Code and Documentation Style Guide - The Missing Bits#
This is a collection of coding and documentation guidelines for SciPy that are not explicitly stated in the existing guidelines and standards, including
Some of these are trivial, and might not seem worth discussing, but in many cases, the issue has come up in a pull request review in either the SciPy or NumPy repositories. If a style issue is important enough that a reviewer will require a change before merging, then it is important enough to be documented–at least for cases where the issue can be resolved with a simple rule.
Coding Style and Guidelines#
Note that docstrings should be generally made up of ASCII characters
in spite of being Unicode. The following code block from the file
tools/check_unicode.py
tells the linter which additional characters
are allowed:
18latin1_letters = set(chr(cp) for cp in range(192, 256))
19greek_letters = set('αβγδεζηθικλμνξoπρστυϕχψω' + 'ΓΔΘΛΞΠΣϒΦΨΩ')
20box_drawing_chars = set(chr(cp) for cp in range(0x2500, 0x2580))
21extra_symbols = set('®ő∫≠≥≤±∞²³·→√')
22allowed = latin1_letters | greek_letters | box_drawing_chars | extra_symbols
Required keyword names#
For new functions or methods with more than a few arguments, all parameters
after the first few “obvious” ones should require the use of the keyword
when given.

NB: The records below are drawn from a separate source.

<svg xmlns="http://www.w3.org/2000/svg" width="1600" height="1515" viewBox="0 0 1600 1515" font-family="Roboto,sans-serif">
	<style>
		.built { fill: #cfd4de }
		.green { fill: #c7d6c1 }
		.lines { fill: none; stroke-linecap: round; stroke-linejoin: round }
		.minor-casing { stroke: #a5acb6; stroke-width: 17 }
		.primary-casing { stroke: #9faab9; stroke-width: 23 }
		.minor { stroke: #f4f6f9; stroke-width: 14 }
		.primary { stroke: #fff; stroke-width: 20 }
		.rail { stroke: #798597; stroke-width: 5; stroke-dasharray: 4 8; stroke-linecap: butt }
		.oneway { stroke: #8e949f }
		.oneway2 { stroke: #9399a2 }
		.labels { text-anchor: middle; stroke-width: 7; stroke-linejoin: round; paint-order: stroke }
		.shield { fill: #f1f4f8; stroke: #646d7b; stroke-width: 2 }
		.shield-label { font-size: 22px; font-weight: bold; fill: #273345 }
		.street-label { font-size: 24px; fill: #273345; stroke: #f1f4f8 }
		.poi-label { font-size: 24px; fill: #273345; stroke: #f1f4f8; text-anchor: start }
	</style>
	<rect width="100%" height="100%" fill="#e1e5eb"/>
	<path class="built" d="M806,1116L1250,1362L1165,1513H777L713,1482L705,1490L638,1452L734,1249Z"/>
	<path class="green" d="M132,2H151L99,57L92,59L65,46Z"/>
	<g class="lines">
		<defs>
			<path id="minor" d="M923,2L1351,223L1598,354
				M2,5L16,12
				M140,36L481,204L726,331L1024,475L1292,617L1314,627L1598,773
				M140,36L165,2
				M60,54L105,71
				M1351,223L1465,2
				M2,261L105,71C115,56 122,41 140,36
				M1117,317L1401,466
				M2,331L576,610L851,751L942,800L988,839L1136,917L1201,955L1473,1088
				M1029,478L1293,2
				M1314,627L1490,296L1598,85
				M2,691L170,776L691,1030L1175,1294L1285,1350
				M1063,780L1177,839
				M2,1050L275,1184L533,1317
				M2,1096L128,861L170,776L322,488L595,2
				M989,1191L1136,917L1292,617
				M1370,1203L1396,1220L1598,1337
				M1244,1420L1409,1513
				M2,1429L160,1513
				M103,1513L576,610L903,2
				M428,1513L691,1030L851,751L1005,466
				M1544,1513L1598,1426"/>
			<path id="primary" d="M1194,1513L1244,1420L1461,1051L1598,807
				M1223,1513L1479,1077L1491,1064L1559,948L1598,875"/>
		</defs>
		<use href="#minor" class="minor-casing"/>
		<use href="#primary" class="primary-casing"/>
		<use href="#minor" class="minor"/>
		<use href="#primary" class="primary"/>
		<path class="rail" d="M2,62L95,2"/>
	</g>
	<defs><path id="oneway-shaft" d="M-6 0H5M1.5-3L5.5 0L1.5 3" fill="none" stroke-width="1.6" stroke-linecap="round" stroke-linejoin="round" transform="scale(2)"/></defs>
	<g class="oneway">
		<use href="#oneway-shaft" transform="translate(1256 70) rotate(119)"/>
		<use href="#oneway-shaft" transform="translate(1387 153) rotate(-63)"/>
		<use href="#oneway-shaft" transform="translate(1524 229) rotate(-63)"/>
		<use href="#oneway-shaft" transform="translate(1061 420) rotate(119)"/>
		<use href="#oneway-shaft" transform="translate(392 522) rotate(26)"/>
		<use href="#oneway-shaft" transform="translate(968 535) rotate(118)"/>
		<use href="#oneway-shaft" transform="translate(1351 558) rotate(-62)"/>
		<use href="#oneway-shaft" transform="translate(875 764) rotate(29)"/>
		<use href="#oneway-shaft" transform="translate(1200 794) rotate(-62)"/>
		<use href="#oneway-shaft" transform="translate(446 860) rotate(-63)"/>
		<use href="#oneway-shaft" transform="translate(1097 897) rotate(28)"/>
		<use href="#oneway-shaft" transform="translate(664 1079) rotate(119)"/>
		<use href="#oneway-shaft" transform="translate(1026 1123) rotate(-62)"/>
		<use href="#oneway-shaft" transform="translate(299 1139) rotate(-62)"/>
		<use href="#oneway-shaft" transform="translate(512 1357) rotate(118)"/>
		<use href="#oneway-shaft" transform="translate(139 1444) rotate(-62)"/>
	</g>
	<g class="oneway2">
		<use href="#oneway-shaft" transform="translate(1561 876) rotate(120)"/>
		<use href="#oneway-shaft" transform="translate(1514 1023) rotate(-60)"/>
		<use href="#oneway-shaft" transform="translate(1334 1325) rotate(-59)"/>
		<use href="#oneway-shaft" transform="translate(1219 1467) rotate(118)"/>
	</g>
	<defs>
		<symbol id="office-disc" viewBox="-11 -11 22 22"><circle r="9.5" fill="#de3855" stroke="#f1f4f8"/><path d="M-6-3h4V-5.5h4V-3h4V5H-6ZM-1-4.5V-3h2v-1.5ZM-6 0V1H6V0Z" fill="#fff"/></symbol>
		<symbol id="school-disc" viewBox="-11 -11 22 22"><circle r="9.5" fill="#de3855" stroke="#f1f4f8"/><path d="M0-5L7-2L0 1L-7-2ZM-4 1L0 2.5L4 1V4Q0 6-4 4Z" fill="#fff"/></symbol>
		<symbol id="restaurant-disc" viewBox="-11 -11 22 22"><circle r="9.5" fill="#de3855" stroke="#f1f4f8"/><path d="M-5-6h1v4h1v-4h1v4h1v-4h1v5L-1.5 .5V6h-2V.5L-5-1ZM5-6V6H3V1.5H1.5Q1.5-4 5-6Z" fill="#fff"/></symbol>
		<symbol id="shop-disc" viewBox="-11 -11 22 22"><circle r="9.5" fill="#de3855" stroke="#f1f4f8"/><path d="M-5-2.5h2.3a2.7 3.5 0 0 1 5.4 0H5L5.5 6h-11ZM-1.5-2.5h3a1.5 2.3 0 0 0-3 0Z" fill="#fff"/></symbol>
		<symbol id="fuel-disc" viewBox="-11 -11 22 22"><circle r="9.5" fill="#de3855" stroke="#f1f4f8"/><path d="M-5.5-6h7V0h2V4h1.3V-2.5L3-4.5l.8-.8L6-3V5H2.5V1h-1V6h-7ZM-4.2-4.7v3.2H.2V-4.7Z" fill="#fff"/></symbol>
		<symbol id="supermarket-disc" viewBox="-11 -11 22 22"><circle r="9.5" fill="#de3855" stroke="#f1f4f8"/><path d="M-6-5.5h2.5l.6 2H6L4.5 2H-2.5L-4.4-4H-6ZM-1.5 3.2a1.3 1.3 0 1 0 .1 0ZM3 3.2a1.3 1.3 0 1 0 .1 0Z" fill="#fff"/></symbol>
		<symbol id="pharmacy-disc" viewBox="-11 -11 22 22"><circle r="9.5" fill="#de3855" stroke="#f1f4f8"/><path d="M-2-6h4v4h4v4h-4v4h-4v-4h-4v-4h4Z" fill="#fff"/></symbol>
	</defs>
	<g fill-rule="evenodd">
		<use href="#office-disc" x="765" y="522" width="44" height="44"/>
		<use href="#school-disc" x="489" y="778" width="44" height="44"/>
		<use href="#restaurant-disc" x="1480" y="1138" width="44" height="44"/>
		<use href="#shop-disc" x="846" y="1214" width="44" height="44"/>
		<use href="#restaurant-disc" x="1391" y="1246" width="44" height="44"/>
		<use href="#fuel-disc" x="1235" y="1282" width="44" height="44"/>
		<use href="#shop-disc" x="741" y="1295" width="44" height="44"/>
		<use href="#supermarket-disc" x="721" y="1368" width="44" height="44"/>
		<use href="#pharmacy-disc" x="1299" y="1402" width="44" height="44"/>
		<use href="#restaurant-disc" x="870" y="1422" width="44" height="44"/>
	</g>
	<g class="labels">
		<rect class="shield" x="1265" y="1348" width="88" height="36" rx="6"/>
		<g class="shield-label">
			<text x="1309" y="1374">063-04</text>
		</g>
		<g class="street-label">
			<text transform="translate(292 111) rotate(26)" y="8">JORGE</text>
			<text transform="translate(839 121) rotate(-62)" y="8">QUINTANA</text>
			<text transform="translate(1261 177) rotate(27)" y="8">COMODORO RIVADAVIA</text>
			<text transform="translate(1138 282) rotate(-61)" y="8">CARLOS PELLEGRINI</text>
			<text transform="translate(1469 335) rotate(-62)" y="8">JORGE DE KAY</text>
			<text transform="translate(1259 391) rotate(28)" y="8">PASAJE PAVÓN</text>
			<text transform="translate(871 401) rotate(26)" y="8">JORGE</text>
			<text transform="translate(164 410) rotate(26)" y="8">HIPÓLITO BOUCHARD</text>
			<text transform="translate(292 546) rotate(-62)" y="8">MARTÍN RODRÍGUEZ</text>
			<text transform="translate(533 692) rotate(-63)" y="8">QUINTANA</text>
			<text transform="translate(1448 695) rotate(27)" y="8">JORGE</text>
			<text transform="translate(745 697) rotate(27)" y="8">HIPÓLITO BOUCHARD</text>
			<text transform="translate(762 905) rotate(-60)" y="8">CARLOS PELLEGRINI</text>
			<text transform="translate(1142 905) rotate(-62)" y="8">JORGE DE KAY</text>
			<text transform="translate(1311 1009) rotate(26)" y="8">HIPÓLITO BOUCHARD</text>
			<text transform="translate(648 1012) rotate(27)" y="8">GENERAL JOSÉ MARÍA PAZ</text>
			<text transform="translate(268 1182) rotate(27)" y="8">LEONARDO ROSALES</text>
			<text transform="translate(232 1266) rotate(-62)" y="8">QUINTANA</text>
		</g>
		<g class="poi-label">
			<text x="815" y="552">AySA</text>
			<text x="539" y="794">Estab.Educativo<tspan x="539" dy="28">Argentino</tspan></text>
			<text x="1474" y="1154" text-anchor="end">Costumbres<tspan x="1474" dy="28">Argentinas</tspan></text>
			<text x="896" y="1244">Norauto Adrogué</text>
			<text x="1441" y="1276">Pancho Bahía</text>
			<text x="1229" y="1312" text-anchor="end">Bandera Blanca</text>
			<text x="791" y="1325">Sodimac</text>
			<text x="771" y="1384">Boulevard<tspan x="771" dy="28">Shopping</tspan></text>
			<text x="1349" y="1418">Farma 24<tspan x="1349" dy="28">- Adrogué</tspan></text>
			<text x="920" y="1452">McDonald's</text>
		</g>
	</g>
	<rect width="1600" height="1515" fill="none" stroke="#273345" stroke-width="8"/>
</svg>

This is implemented by including *
at the appropriate point
in the signature.
For example, a function foo
that operates on a single array but that has
several optional parameters (say method
, flag
, rtol
and atol
)
would be defined as:
def foo(x, *, method='basic', flag=False, rtol=1.5e-8, atol=1-12):
...
To call foo
, all parameters other than x
must be given with an
explicit keyword, e.g. foo(arr, rtol=1e-12, method='better')
.
This forces callers to give explicit keyword parameters (which most users
would probably do anyway even without the use of *
), and it means
additional parameters can be added to the function anywhere after the
*
; new parameters do not have to be added after the existing parameters.
Return Objects#
For new functions or methods that return two or more conceptually distinct
elements, return the elements in an object type that is not iterable. In
particular, do not return a tuple
, namedtuple
, or a “bunch” produced
by scipy._lib._bunch.make_tuple_bunch
, the latter being reserved for adding
new attributes to iterables returned by existing functions. Instead, use an
existing return class (e.g. OptimizeResult
), a new, custom
return class.
This practice of returning non-iterable objects forces callers to be more explicit about the element of the returned object that they wish to access, and it makes it easier to extend the function or method in a backward compatible way.
If the return class is simple and not public (i.e. importable from a public module), it may be documented like:
Returns
-------
res : MyResultObject
An object with attributes:
attribute1 : ndarray
Customized description of attribute 1.
attribute2 : ndarray
Customized description of attribute 2.
Here “MyResultObject” above does not link to external documentation because it is simple enough to fully document all attributes immediately below its name.
Some return classes are sufficiently complex to deserve their own rendered
documentation. This is fairly standard if the return class is public, but
return classes should only be public if 1) they are intended to be imported by
end-users and 2) if they have been approved by the forum. For complex,
private return classes, please see how binomtest
summarizes
BinomTestResult
and links to its documentation,
and note that BinomTestResult
cannot be imported from stats
.
Depending on the complexity of “MyResultObject”, a normal class or a dataclass
can be used. When using dataclasses, do not use dataclasses.make_dataclass
,
instead use a proper declaration. This allows autocompletion to list all
the attributes of the result object and improves static analysis.
Finally, hide private attributes if any:
@dataclass
class MyResultObject:
statistic: np.ndarray
pvalue: np.ndarray
confidence_interval: ConfidenceInterval
_rho: np.ndarray = field(repr=False)
Test functions from numpy.testing
#
In new code, don’t use assert_almost_equal, assert_approx_equal or assert_array_almost_equal. This is from the docstrings of these functions:
It is recommended to use one of `assert_allclose`,
`assert_array_almost_equal_nulp` or `assert_array_max_ulp`
instead of this function for more consistent floating point
comparisons.
For more information about writing unit tests, see the NumPy Testing Guidelines.
Testing expected exceptions/ warnings#
When writing a new test that a function call raises an exception or emits a
warning, the preferred style is to use pytest.raises
/pytest.warns
as
a context manager, with the code that is supposed to raise the exception in
the code block defined by the context manager. The match
keyword argument
is given with enough of the expected message attached to the exception/warning
to distinguish it from other exceptions/warnings of the same class. Do not use
np.testing.assert_raises
or np.testing.assert_warns
, as they do not
support a match
parameter.
For example, the function scipy.stats.zmap
is supposed to raise a
ValueError
if the input contains nan
and nan_policy
is "raise"
.
A test for this is:
scores = np.array([1, 2, 3])
compare = np.array([-8, -3, 2, 7, 12, np.nan])
with pytest.raises(ValueError, match='input contains nan'):
stats.zmap(scores, compare, nan_policy='raise')
The match
argument ensures that the test doesn’t pass by raising
a ValueError
that is not related to the input containing nan
.